İlk öykü kitapla aynı adı taşıyan Ay Işığı Sokağı ile başlıyor, Leoporella, Nişan, Leman Gölü Kıyısında Olay’la devam edip, Avare ile son buluyor.
Ay Işığı Sokağı, geminin gecikmesi ile gece trenini kaçıran bir gezgin zamanını geçirmek için kendine yol arkadaşı aramaya koyulu. İstem dışı sürüklendiği gecede başka hayatlara konuk olmayı başar
Leoporella, Ay ışığı gibi kitabın ikinci uzun öyküsü. Evlilik dışı dünyaya gelen Crescenz’in hizmetçilik yaparak geçen uzun yıllarını anlatıyor. Patronuna olan bağlılık mı, saplantı mı, sevgi mi adını bir türlü koyamadığım öykü. Bu kadar duyguların bir arada işlendiği kitabın en sıra dışı öyküsü ve etkileyici öykülerinden biri de Leoporella. Yine sonunda ölüm var.

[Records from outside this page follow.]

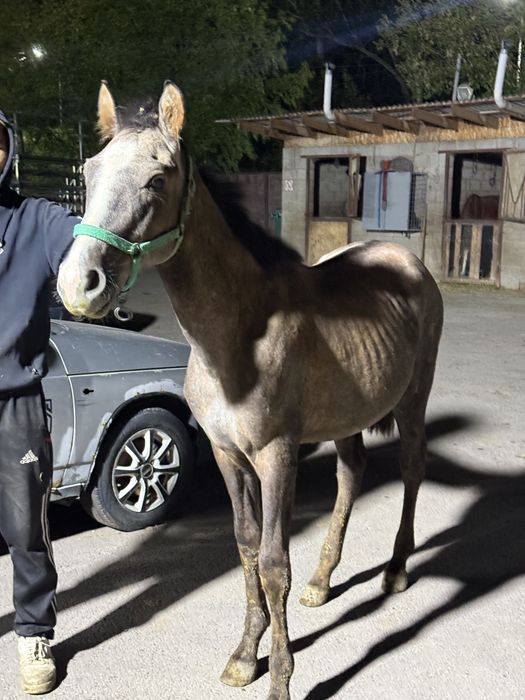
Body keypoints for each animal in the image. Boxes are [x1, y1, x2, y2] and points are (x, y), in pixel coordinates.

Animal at [57, 81, 444, 700]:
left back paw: (396, 569)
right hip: (349, 414)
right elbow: (244, 545)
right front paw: (245, 653)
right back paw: (323, 580)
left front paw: (281, 677)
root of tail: (406, 257)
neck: (237, 336)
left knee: (410, 469)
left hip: (412, 400)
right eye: (89, 172)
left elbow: (273, 560)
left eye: (157, 179)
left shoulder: (276, 455)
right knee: (351, 474)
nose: (79, 284)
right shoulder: (227, 455)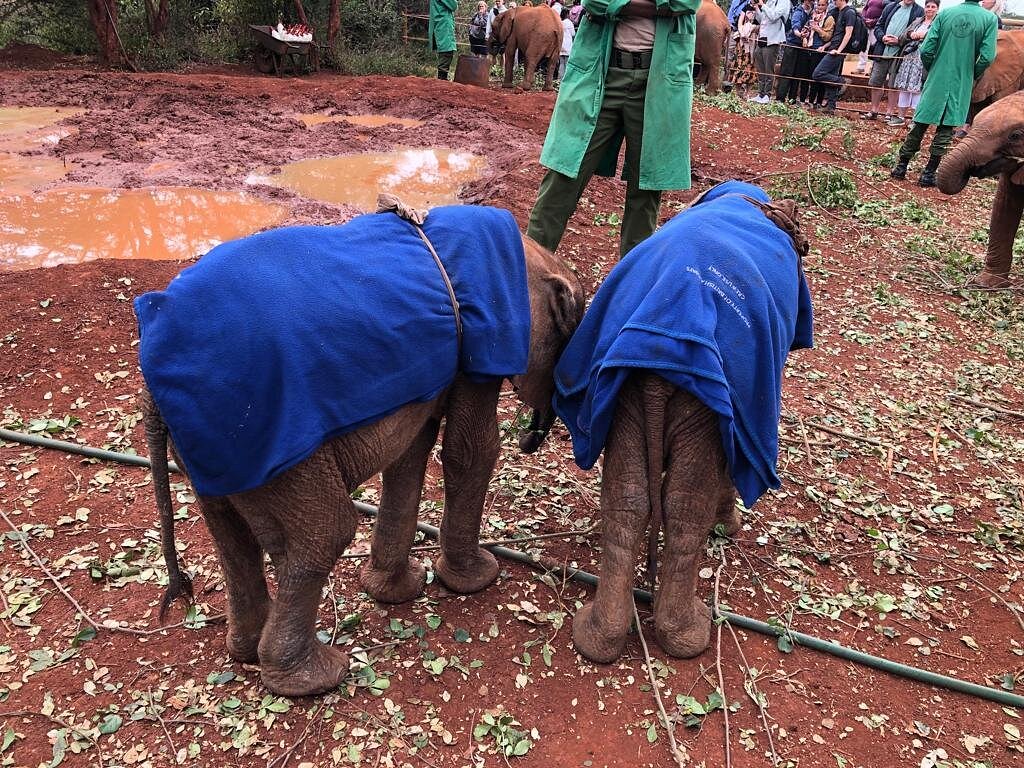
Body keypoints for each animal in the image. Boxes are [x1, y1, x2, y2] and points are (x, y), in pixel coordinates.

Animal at [138, 201, 585, 700]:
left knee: (230, 535)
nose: (534, 438)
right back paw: (317, 677)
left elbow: (411, 451)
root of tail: (151, 382)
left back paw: (247, 652)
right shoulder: (485, 341)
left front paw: (395, 592)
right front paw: (479, 579)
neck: (534, 257)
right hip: (265, 439)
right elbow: (470, 451)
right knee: (325, 532)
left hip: (212, 451)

Nişan, savaşın yakıp yıktığı 1810 yılında Fransızların aralıksız saldırdığı Hostalric’te bir albayın koruduğu erzak konvoyu ormanda ilerlerken İspanyollar tarafından saldırıya uğrar. Albay kurtulur ama gördükleri hissettikleri onu ölümle burun buruna getirmek kadar kötü yapar.
Leman Gölü Kıyısında Olay, 1918 yılında bir yaz gecesinde Villanueva’da göle açılmış bir balıkçı tuhaf bir şey görür. Bitkin düşmüş çıplak bir beden gölde yüzüyordur. Fransa sahilinden beri yüzen adam bir Fransa’nın Rus askeridir. Rus askerin yaşadıkları vatan hasreti onu sonsuzluğa ölüme götürür.

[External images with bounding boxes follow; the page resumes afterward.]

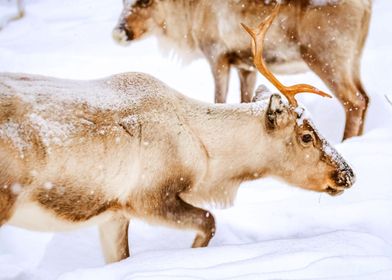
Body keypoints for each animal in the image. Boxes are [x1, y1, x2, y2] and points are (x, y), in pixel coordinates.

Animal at [114, 0, 374, 140]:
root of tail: (366, 6)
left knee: (354, 101)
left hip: (327, 57)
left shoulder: (217, 55)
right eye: (123, 2)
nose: (118, 33)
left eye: (146, 1)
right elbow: (245, 100)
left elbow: (219, 100)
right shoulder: (246, 66)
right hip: (353, 58)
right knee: (365, 98)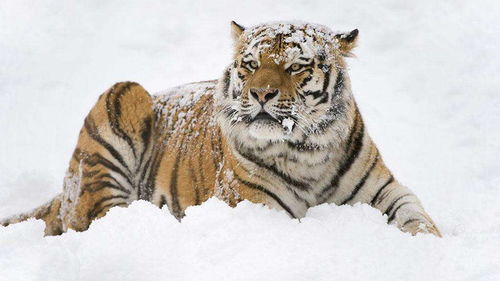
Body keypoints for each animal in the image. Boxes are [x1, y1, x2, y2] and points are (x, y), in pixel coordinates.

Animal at [0, 21, 440, 236]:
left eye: (295, 66)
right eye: (250, 64)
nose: (260, 93)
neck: (306, 152)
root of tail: (63, 191)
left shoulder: (385, 190)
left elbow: (417, 217)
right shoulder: (255, 205)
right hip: (123, 94)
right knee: (93, 221)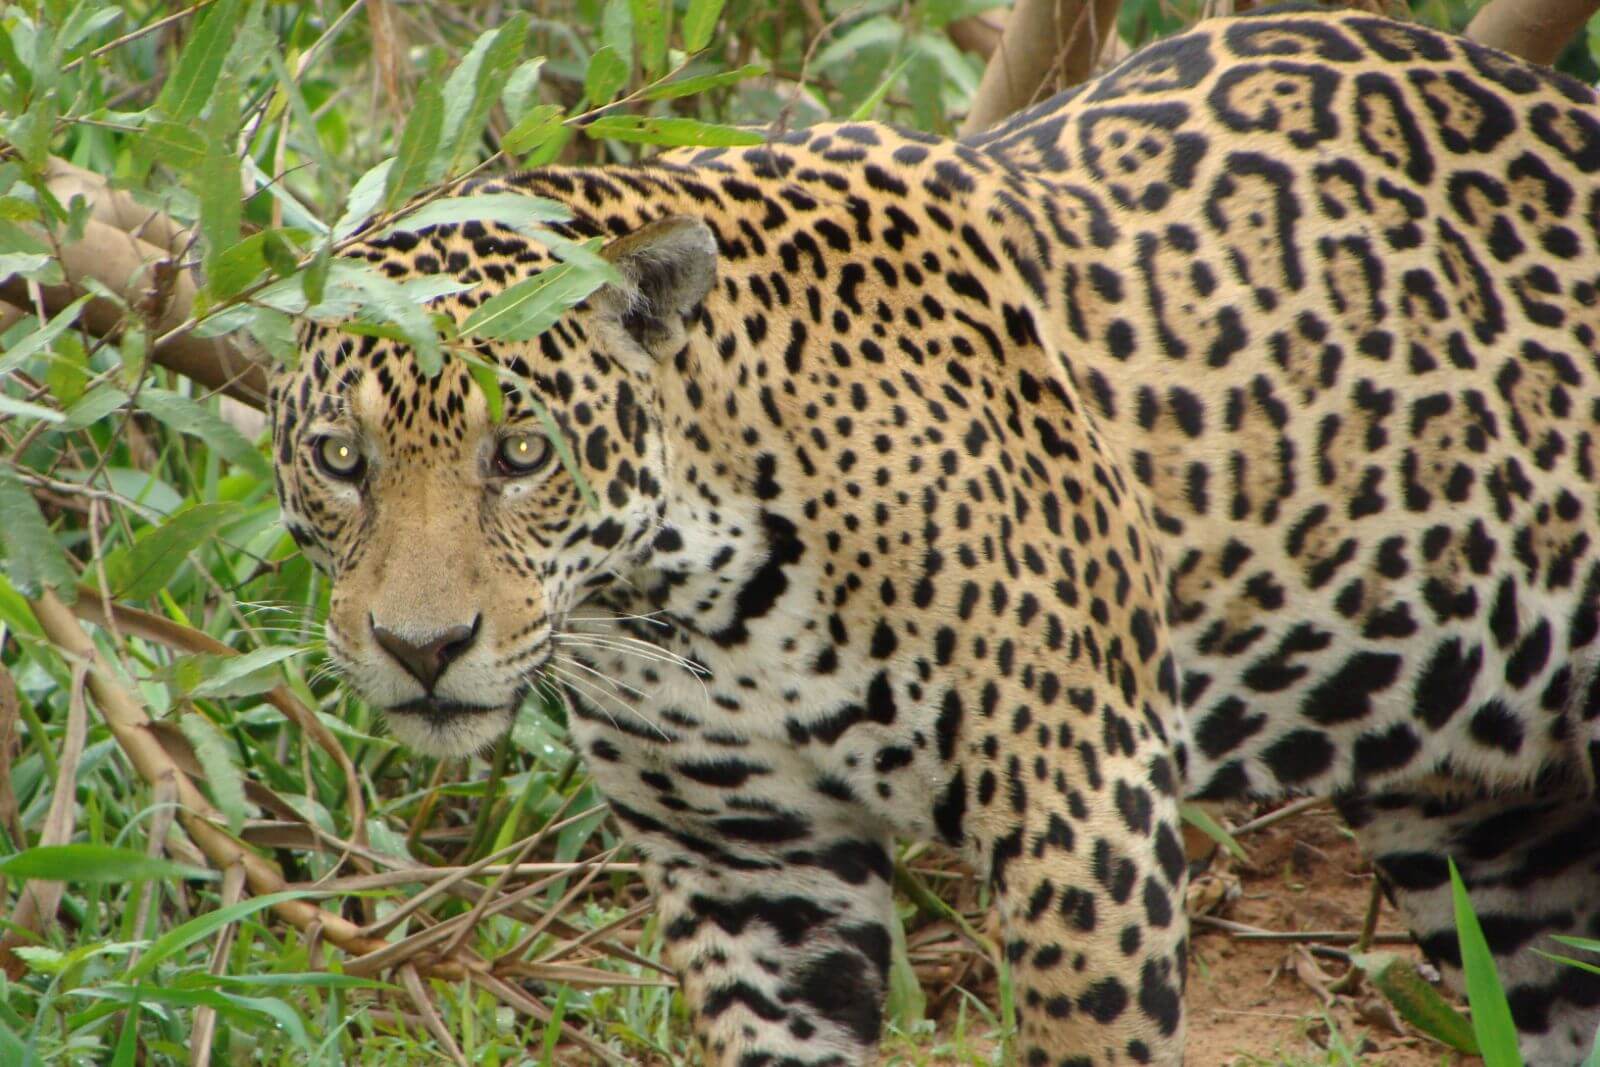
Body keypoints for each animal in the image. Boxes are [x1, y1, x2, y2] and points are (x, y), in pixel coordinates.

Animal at [269, 6, 1600, 1064]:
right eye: (341, 460)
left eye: (522, 454)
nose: (422, 647)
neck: (689, 602)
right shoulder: (751, 868)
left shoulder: (1082, 807)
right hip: (1486, 822)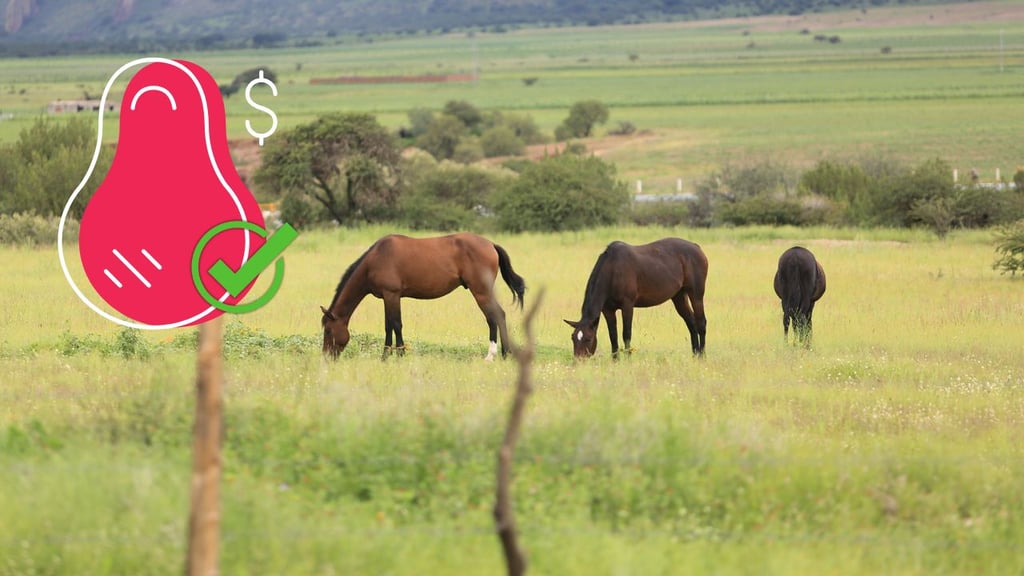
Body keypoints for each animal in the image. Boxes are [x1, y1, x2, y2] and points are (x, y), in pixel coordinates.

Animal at [320, 233, 526, 360]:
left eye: (328, 330)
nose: (326, 356)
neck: (376, 258)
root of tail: (490, 244)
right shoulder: (389, 297)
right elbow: (390, 325)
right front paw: (389, 355)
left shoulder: (392, 294)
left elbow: (394, 325)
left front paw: (394, 355)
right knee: (498, 316)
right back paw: (504, 354)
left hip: (481, 292)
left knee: (494, 316)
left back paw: (493, 355)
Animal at [563, 238, 708, 359]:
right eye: (573, 338)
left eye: (588, 339)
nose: (578, 361)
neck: (613, 269)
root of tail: (696, 247)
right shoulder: (608, 310)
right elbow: (613, 335)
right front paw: (615, 360)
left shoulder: (627, 306)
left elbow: (626, 334)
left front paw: (627, 359)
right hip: (679, 296)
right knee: (691, 322)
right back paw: (694, 354)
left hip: (696, 294)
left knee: (701, 322)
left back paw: (702, 355)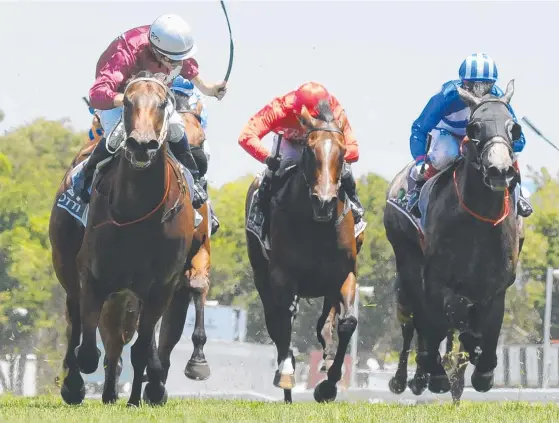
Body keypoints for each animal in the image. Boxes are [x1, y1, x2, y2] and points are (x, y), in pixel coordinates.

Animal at [245, 100, 358, 404]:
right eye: (309, 149)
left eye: (342, 151)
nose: (324, 202)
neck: (316, 226)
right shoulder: (283, 276)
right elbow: (285, 318)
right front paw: (286, 373)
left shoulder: (345, 274)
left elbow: (347, 323)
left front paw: (329, 384)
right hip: (261, 274)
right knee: (275, 320)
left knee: (325, 323)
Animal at [384, 80, 524, 400]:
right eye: (475, 127)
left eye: (514, 129)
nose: (500, 170)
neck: (479, 220)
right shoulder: (437, 280)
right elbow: (438, 321)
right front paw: (437, 374)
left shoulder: (496, 285)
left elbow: (486, 331)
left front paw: (481, 369)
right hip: (406, 264)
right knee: (414, 322)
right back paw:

Avare, yirmi bir yaşına gelmiş hala liseyi bitirememiş bir gencin öğretmeni tarafından rencide edilmesini anlatıyor. Buhrana sürüklenen gencin sonu yine ölümdür.
Zweig bu öykülerinde hep ölümün soğukluğunu işlemiş. Hep ölümü düşünmüş. Karakterleri ölümle yaşadıklarından hep kaçmışlar.